UK, Baylor deliver game to remember

ByMECHELLE VOEPEL
December 7, 2013, 2:12 AM

— -- The day before the Kentucky-Baylor women's basketball game, I was talking to a colleague about what we might see from these two undefeated teams. I was fearful of the worst. This is a mostly young and inexperienced Baylor team. Kentucky runs around like crazy, typically plays great defense, but doesn't always put the ball in the basket.

Plus, the game was in the cavernous AT&T Stadium in Arlington, Texas -- home of the Cowboys -- and venues like that sometimes can mess with shooters' depth perception. I was just hoping it wouldn't be a dreary, low-scoring affair.

So what happened? A "Twilight Zone/Outer Limits/X-Files" kind of game. I was worried there wouldn't be enough scoring? I might as well have been worried that Robinson Cano wasn't going to get enough money.

Kentucky 133, Baylor 130, four overtimes. And the number of people who looked at this score and said, "Holy (blank)!" That would be a lot more than 263, which as the combined score was the most points ever in a Division I women's hoops game.

This proves it: Everything is bigger in Texas.

The Wildcats and Lady Bears threw us media pundits an unhittable curve: How do you find the necessary hyperbole for a game that pretty much defies hyperbole? We're still shaking our head wondering how it happened.

Let's put it this way: Wouldn't it be way more believable if the game had ended 47-43? You know, a kind of a gross, gritty defensive battle? Instead, those numbers represented the point totals for Baylor's Odyssey Sims and Kentucky's Jennifer O'Neill. Yeah, that's right: a combined 90 points from two guards who both wear the jersey number "zero."

You truly could not make this stuff up.

Sims, a senior, is the lone returning starter from a Baylor squad that was No. 1 most of last season before a soul-crushing upset at the hands of Louisville in the Sweet 16. Sims was utterly inconsolable after that game. But her Baylor career was not over, even if it probably felt like it to her that painful night.

She still had this season left -- as did fellow seniors Makenzie Robertson and Mariah Chandler. They would be joined by a terrific five-member freshman class, plus Baylor had four sophomores returning. Sims was clearly going to be the superstar of a very different-looking Baylor team. We couldn't be sure how good that squad would be.

Friday gave us an idea, to say the least. Seven Baylor players fouled out -- including Sims in the first overtime -- and yet the Lady Bears were still an "almost" 3-pointer away from sending it to a fifth overtime. (At which point, I think the waiting men's teams from Baylor and Kentucky might have agreed to just let coaches Scott Drew and John Calipari "virtually" play the game on PlayStation.)

Instead, Kentucky's women got to celebrate another big victory, adding to their triumph over rival Louisville on Sunday.
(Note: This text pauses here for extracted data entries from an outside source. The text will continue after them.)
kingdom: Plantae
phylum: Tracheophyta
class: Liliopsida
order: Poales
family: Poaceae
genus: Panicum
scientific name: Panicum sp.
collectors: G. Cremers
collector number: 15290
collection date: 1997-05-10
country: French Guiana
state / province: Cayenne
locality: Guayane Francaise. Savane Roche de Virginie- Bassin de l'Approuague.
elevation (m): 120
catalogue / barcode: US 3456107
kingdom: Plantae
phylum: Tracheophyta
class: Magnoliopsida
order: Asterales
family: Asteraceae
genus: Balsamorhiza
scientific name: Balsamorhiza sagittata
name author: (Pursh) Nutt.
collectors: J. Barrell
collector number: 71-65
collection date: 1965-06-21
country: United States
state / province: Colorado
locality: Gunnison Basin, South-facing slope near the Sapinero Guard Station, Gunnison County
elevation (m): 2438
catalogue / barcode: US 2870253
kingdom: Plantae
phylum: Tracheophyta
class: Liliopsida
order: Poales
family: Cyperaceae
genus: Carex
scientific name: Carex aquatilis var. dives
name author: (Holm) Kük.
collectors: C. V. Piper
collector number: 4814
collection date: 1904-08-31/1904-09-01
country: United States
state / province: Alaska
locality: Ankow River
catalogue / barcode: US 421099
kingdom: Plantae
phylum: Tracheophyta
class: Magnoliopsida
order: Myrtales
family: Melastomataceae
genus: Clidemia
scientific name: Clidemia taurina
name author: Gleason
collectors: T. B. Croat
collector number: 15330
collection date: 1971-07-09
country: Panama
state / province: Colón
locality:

And Baylor fans may have been left saying, "OK, enough with these darn teams from the Bluegrass State; they are making us miserable!"

But, in reality, this wasn't a game that Baylor should feel any regret over. The Lady Bears found out how deep they could dig. Which was important, because there were more questions about Baylor going into this season than any other top program. How would they do without Brittney Griner and the other seniors who'd logged so many minutes the past four years? Would they be able to solidify a new identity by NCAA tournament time?

Friday's game gave this current group something that belongs to them. It has nothing to do with the past. It's a signature game for Baylor 2013-14, even if the Lady Bears didn't win it.

And what of Kentucky? The junior O'Neill put on a dazzling show that befits her Big Apple personality (she's from the Bronx). And she did so off the bench.

This is the fourth time this year that the Wildcats have topped the century mark in scoring. Coach Matthew Mitchell has been very outspoken in recent seasons about wanting the Wildcats to be more than a team that wins primarily with disruptive defense. He really wants them to have an offense that is fun to watch.

The Wildcats might walk away from this game thinking they probably should have put it away earlier. But they know that they didn't let up, either, and that they've learned something about themselves, too.

And for those of us watching … wow, it really did happen. Now it goes into the record books. We didn't know what kind of game it was going to be. We figured it could be entertaining. But 263 points of entertaining?

It's safe to say this unforgettable December gem was an early holiday present we were not expecting.